# PROMPT:
Please restate each line of the data that follows word for word, skipping any image.

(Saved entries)
================================

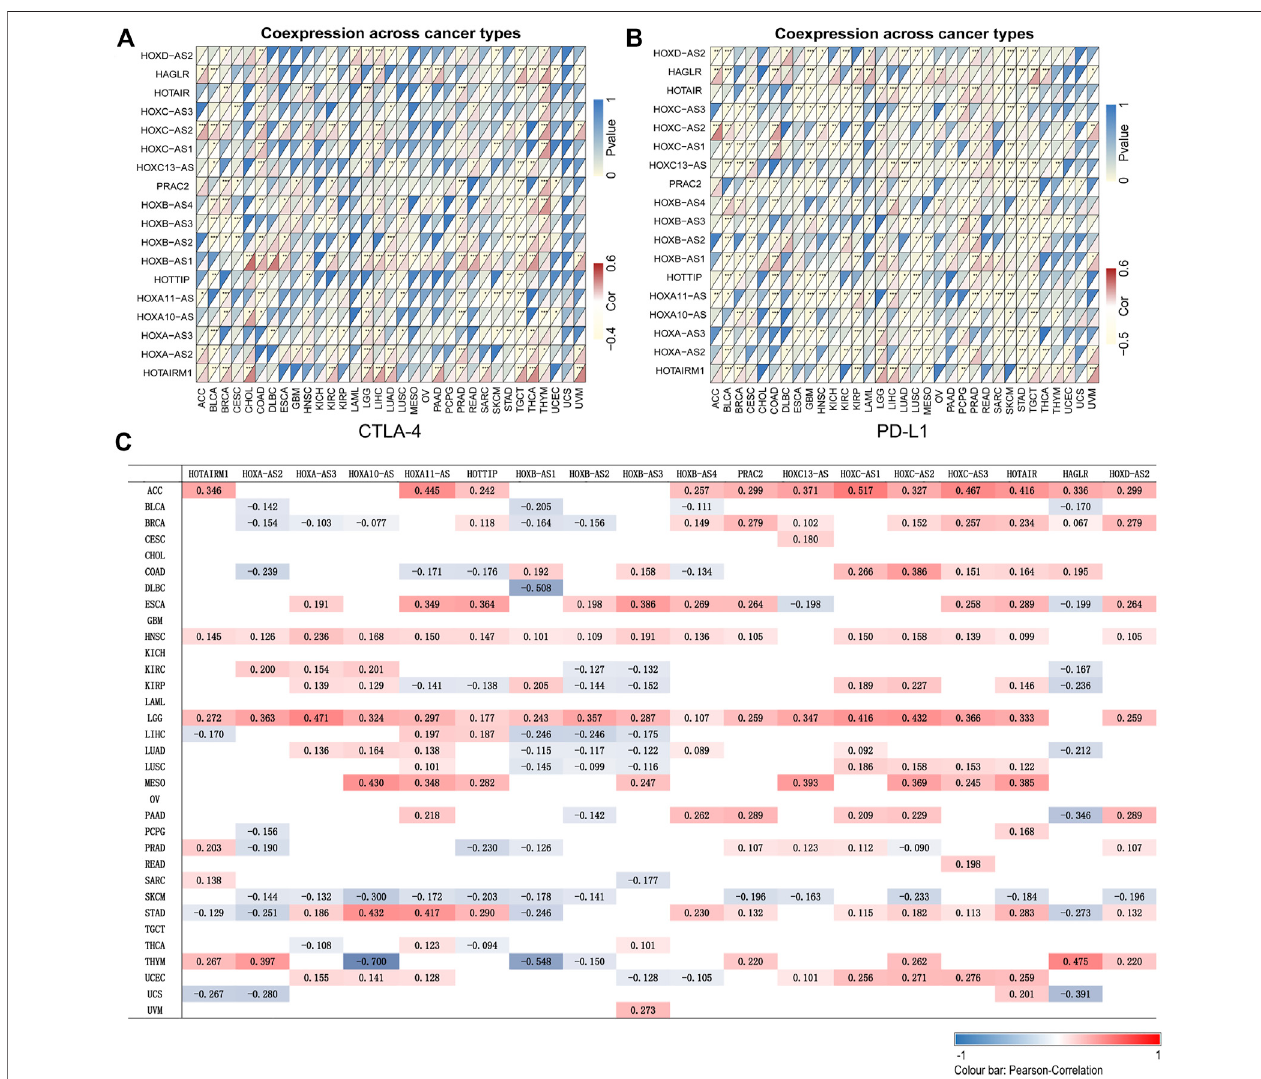
FIGURE 4 | Association of the homeobox antisense transcripts (HOXATs) with immune cell marker expression and tumor mutation burden (TMB). Heatmaps represent the association of the HOXATs expression with PD-L1 and CTLA4 in the pan-cancer (A, B) . For each pair, the top-right triangle represents the p -value, while the bottom-left triangle represents the correlation coef fi cient. * p < 0.05, ** p < 0.01, *** p < 0.001. Heat map showing the correlation between the HOXAT expression and TMB (C) . The numbers on the heatmap represent the Spearman correlation values, where red and blue represent positive and negative correlations, respectively. * p < 0.05, ** p < 0.01, *** p <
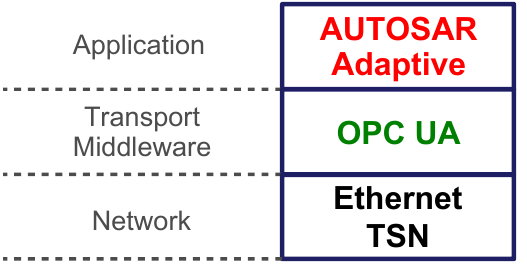
Figure 1. Integration stack of AUTOSAR Adaptive, Open Platform Communications Unified Archi- tecture (OPC UA), and Time-Sensitive Networking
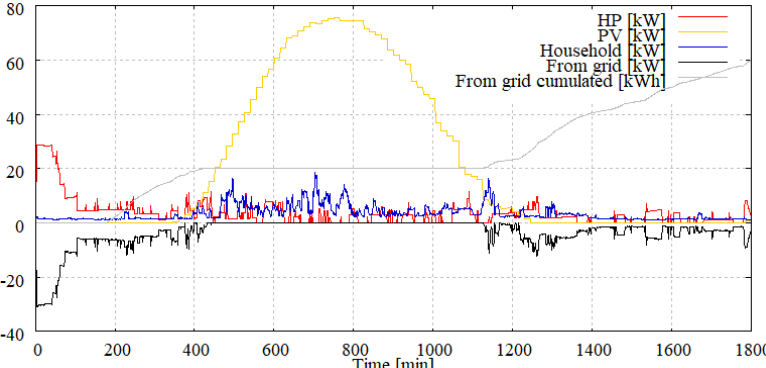
Figure 8. Cluster daily electrical demand without optimization.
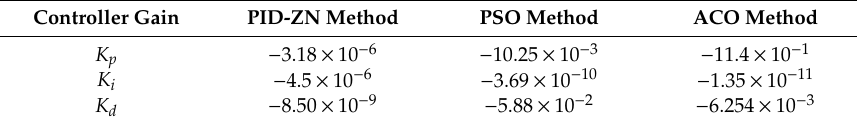
Table 3. K p , K i and K d parameters of Ziegler–Nichols (ZN), PSO, and ACO.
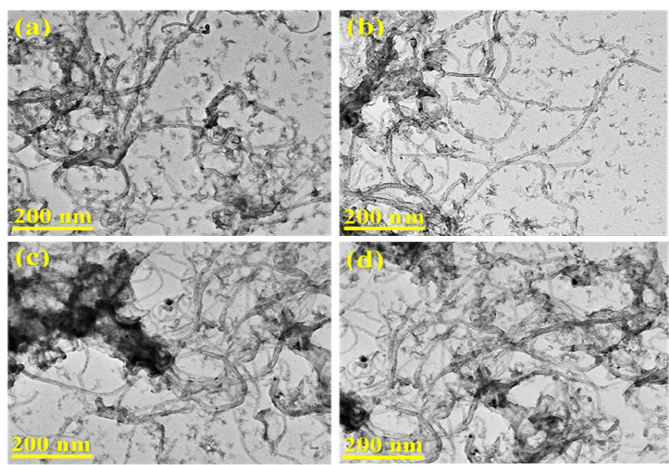
Figure 15. TEM images of the carbonous materials deposited over ( a ) Ni, ( b ) Ni-Co, ( c ) Ni-Fe, and ( d ) Ni-Cu catalysts.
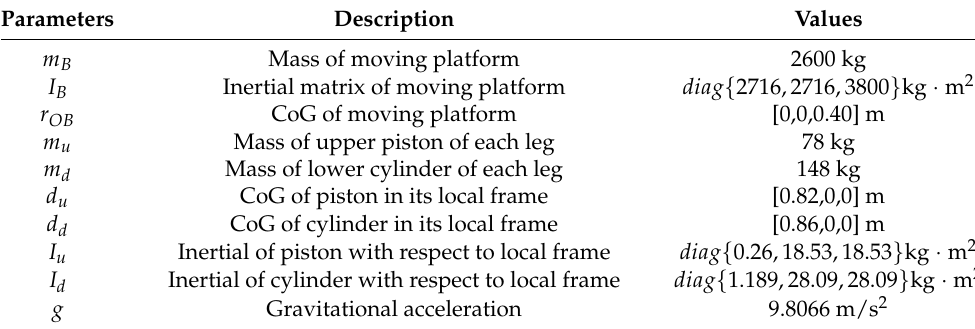
Table 1. Mass and inertial parameters of the G-S platform. Parameters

================================

# SOLUTION TO THIS TASK:
FIGURE 4 | Association of the homeobox antisense transcripts (HOXATs) with immune cell marker expression and tumor mutation burden (TMB). Heatmaps represent the association of the HOXATs expression with PD-L1 and CTLA4 in the pan-cancer (A, B) . For each pair, the top-right triangle represents the p -value, while the bottom-left triangle represents the correlation coef fi cient. * p < 0.05, ** p < 0.01, *** p < 0.001. Heat map showing the correlation between the HOXAT expression and TMB (C) . The numbers on the heatmap represent the Spearman correlation values, where red and blue represent positive and negative correlations, respectively. * p < 0.05, ** p < 0.01, *** p <
Figure 1. Integration stack of AUTOSAR Adaptive, Open Platform Communications Unified Archi- tecture (OPC UA), and Time-Sensitive Networking
Figure 8. Cluster daily electrical demand without optimization.
Table 3. K p , K i and K d parameters of Ziegler–Nichols (ZN), PSO, and ACO.
Figure 15. TEM images of the carbonous materials deposited over ( a ) Ni, ( b ) Ni-Co, ( c ) Ni-Fe, and ( d ) Ni-Cu catalysts.
Table 1. Mass and inertial parameters of the G-S platform. Parameters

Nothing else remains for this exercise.